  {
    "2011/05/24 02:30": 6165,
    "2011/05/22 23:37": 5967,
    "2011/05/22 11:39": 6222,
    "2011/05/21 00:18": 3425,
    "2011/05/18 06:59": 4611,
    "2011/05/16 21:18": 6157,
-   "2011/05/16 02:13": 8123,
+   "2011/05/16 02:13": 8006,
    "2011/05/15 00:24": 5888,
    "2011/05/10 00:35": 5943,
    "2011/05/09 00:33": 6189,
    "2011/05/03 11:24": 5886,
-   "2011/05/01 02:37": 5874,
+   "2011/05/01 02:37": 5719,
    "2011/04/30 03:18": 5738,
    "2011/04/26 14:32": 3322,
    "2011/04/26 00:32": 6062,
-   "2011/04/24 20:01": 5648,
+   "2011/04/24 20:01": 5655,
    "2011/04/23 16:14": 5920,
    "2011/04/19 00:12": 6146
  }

========================================================================

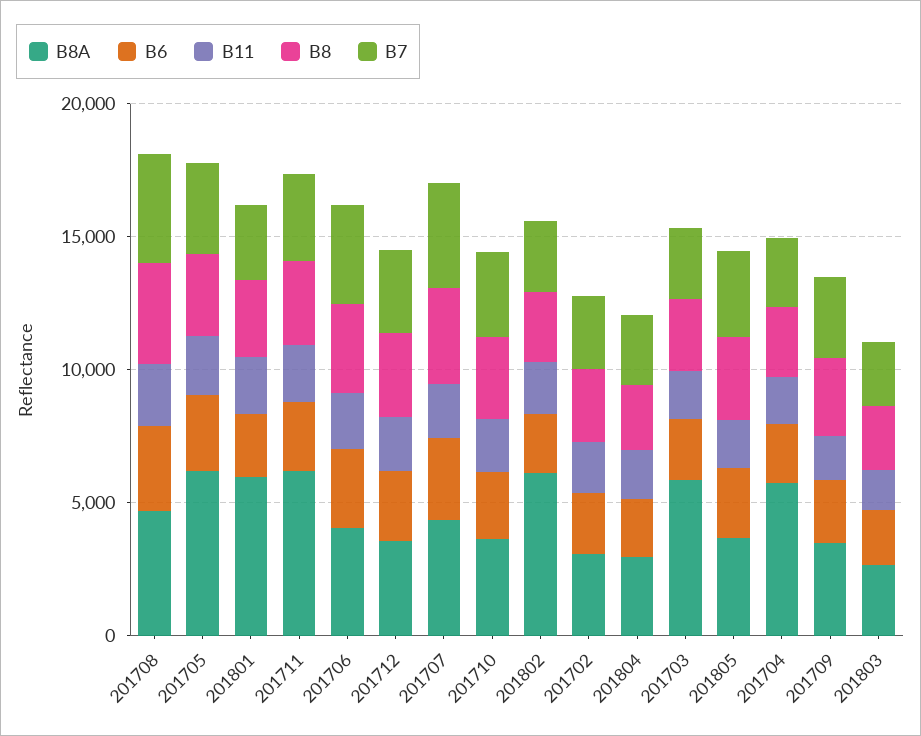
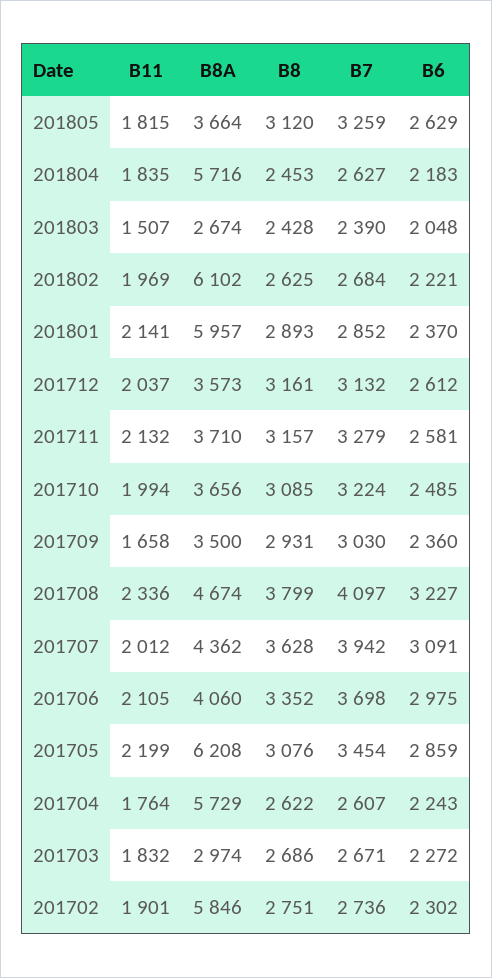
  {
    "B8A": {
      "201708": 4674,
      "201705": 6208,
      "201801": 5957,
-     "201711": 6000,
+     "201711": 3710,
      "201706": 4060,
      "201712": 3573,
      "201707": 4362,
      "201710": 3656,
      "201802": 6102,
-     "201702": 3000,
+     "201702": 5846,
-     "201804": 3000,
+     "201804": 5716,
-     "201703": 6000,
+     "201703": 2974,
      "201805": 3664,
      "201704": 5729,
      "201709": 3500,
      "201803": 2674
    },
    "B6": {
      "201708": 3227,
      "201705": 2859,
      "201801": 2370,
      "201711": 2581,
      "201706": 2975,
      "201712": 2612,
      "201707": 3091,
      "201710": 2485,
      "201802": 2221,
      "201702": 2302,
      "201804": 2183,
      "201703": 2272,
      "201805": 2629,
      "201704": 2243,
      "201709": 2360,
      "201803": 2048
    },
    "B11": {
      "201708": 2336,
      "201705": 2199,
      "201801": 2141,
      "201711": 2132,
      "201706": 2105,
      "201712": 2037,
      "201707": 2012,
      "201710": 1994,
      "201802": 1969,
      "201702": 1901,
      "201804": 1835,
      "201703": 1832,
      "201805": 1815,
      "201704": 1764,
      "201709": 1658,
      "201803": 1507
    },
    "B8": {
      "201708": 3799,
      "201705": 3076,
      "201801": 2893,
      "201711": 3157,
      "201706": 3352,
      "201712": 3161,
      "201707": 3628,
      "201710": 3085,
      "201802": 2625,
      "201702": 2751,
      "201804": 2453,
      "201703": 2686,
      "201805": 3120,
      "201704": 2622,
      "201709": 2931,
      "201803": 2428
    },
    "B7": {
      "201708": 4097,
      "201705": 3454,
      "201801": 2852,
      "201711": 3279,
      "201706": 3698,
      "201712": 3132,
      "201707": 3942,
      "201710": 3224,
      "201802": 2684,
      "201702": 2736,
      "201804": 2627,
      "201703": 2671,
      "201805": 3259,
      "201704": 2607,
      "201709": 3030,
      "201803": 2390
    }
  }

========================================================================

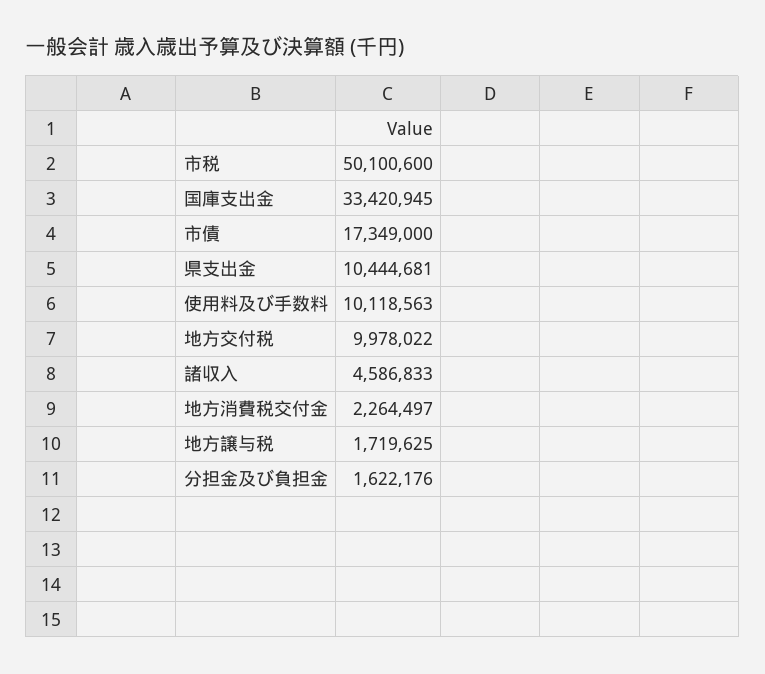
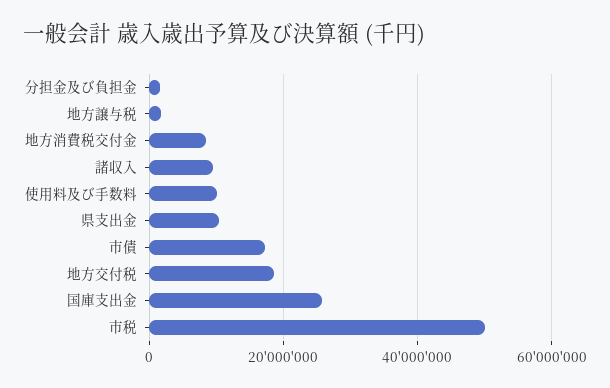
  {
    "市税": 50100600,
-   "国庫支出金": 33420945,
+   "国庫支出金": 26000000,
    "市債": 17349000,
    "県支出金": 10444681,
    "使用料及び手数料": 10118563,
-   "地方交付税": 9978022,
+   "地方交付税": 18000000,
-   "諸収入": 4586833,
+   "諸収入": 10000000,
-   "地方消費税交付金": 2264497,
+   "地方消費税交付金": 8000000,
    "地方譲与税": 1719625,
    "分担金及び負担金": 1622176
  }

========================================================================

→ Exercise objective:
In the entries above, count every line containing the word "地方消費税交付金". Write only the total.

→ Answer to this problem:
2